Reading text

Finding PI - A minicourse in ML for Physicist

The Monte Carlo Approach¶

Before trying this with machine learning, let us first use the Monte Carlo method for estimating $\pi$ . In simple words, whenever a computer algorithm uses repeated random sampling to generate a numerical answer, we can call it a Monte Carlo simulation.

The concept is simple: imagine randomly tossing darts at a dartboard mounted inside a square. If the darts are random enough, then the points are approximately uniformly distributed over the square. The fraction of points falling inside a region should then be proportional to the area of that region.

For a circle of radius $r$ placed inside a square of side length $2r$ , we have

\frac{\text{area of circle}}{\text{area of square}} = \frac{\pi r^2}{(2r)^2} = \frac{\pi}{4}.

(1)

Therefore,

\pi \approx 4 \times \frac{\text{number of points inside the circle}}{\text{total number of points}}.

(2)

import matplotlib.pyplot as plt
import numpy as np

# Number of random points to throw inside the square.
# Larger N usually gives a better Monte Carlo estimate of pi.
N = 10000

# Generate random x and y coordinates in the square [-1, 1] x [-1, 1].
# np.random.uniform(-1, 1, N) gives N random numbers uniformly between -1 and 1.
x = np.random.uniform(-1, 1, N)
y = np.random.uniform(-1, 1, N)

# A point (x, y) is inside the unit circle if
#
#     x^2 + y^2 <= 1.
#
# This creates a Boolean array: True for points inside the circle, False otherwise.
circled = x**2 + y**2 <= 1

# Estimate pi using the area ratio:
#
#     pi ≈ 4 * fraction of points inside the unit circle.
pi_val = 4 * np.sum(circled) / N

print(f"Estimated value of PI: {pi_val}")

# Plotting
plt.figure(figsize=(8, 8))

# Points inside the circle in black.
plt.scatter(x[circled], y[circled], color='black', s=1, label='Inside Circle')

# Points outside the circle in red.
plt.scatter(x[~circled], y[~circled], color='red', s=1, label='Outside Circle')

# Draw the circle outline for reference.
circle = plt.Circle((0, 0), 1, color='blue', fill=False, linewidth=2, label='Circle')
plt.gca().add_artist(circle)

plt.xlim(-1, 1)
plt.ylim(-1, 1)
plt.gca().set_aspect('equal', adjustable='box')
plt.title(f"Monte Carlo PI Estimate: {pi_val:.5f}")
plt.xlabel("x")
plt.ylabel("y")
plt.legend()
plt.grid(True)
plt.show()

Estimated value of PI: 3.1492

The Machine Learning Approach¶

Now let us solve the same problem using a small neural network.

Here the neural network is not directly learning the number $\pi$ . Instead, it is learning a classification rule:

(x,y) \longmapsto \text{inside circle or outside circle}.

Tasks and exercises
A. Copy the part of the pi estimation page that opens with the words containing "# Generate random" and closes with "y = np.random.uniform(-1, 1, N)".
B. On the pi estimation page, list every color named in the plotting code.
C. Extend the pi estimation page, starting after its final line.

Entries shown

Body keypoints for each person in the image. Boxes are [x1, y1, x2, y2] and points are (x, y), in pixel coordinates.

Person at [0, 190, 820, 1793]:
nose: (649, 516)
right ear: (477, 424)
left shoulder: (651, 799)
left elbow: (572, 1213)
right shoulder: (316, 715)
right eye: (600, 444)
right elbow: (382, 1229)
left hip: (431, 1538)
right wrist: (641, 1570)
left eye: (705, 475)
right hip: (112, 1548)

Results in order
A.
# Generate random x and y coordinates in the square [-1, 1] x [-1, 1].
# np.random.uniform(-1, 1, N) gives N random numbers uniformly between -1 and 1.
x = np.random.uniform(-1, 1, N)
y = np.random.uniform(-1, 1, N)

B. black, red, blue

C.
(3)

Once the model has learned this rule, we can sample many points in the square, ask the model which points are inside the circle, and then estimate $\pi$ from the predicted area fraction.

So the machine learning problem here is:

\text{learn the circular decision boundary from examples.}

(4)

Let us first import the required libraries.

import numpy as np
import matplotlib.pyplot as plt
import copy

# PyTorch imports.
# torch is the main library, nn contains neural-network layers,
# and DataLoader/TensorDataset help us create mini-batches.
import torch
from torch import nn
from torch.utils.data import DataLoader, TensorDataset, random_split

# torchinfo gives a convenient model summary.
# In some Colab environments, torchinfo may need to be installed first.
# If torchinfo is unavailable, we will simply print the model instead.
try:
    from torchinfo import summary
except ImportError:
    summary = None

# For reproducibility.
# This makes the random numbers the same each time we run the notebook.
np.random.seed(42)
torch.manual_seed(42)

<torch._C.Generator at 0x1189091f0>

Main Strategy: Remember that machine learning is basically learning by example. Here we first generate random points inside the square $[-1,1]\times[-1,1]$ and label them as 1 or 0 depending on whether or not the points are inside the circle.

# Generate the training data.
# Each point has two coordinates: x and y.
# Therefore X_data has shape (N, 2).
N = 10000
X_data = np.random.uniform(-1, 1, (N, 2)).astype(np.float32)

# Create labels using the exact circle rule.
# Label 1 means the point is inside the unit circle.
# Label 0 means the point is outside the unit circle.
y_data = ((X_data[:, 0]**2 + X_data[:, 1]**2) <= 1).astype(np.float32)

# Convert NumPy arrays into PyTorch tensors.
# PyTorch models work with tensors rather than NumPy arrays.
X_tensor = torch.tensor(X_data)

# unsqueeze(1) changes the shape from (N,) to (N, 1).
# This matches the neural network output shape, which will also be (N, 1).
y_tensor = torch.tensor(y_data).unsqueeze(1)

# Put features and labels together into one dataset object.
dataset = TensorDataset(X_tensor, y_tensor)

# Split into training and validation sets.
# The model learns from the training set.
# The validation set is used to check how well the model generalizes.
val_size = int(0.2 * N)
train_size = N - val_size
train_dataset, val_dataset = random_split(dataset, [train_size, val_size])

# DataLoader creates mini-batches.
# batch_size=64 means the model sees 64 points at a time during training.
# shuffle=True randomly changes the order of training data each epoch.
train_loader = DataLoader(train_dataset, batch_size=64, shuffle=True)

# For validation, we do not need shuffling.
# A larger batch size is fine because no gradient update is performed during validation.
val_loader = DataLoader(val_dataset, batch_size=512)

Next step is to define the network or model. Since the input is a point $(x,y)$ , the input dimension is 2. Since the output is the probability of being inside the circle, the output dimension is 1.

# Define the model.
# This is a small feed-forward neural network.
# The model takes a 2D point (x, y) as input and returns one number between 0 and 1.

class PiNet(nn.Module):
    def __init__(self):
        super().__init__()

        self.net = nn.Sequential(
            # First linear layer: 2 input features -> 32 hidden neurons.
            nn.Linear(2, 32),

            # Sigmoid is a nonlinear activation function.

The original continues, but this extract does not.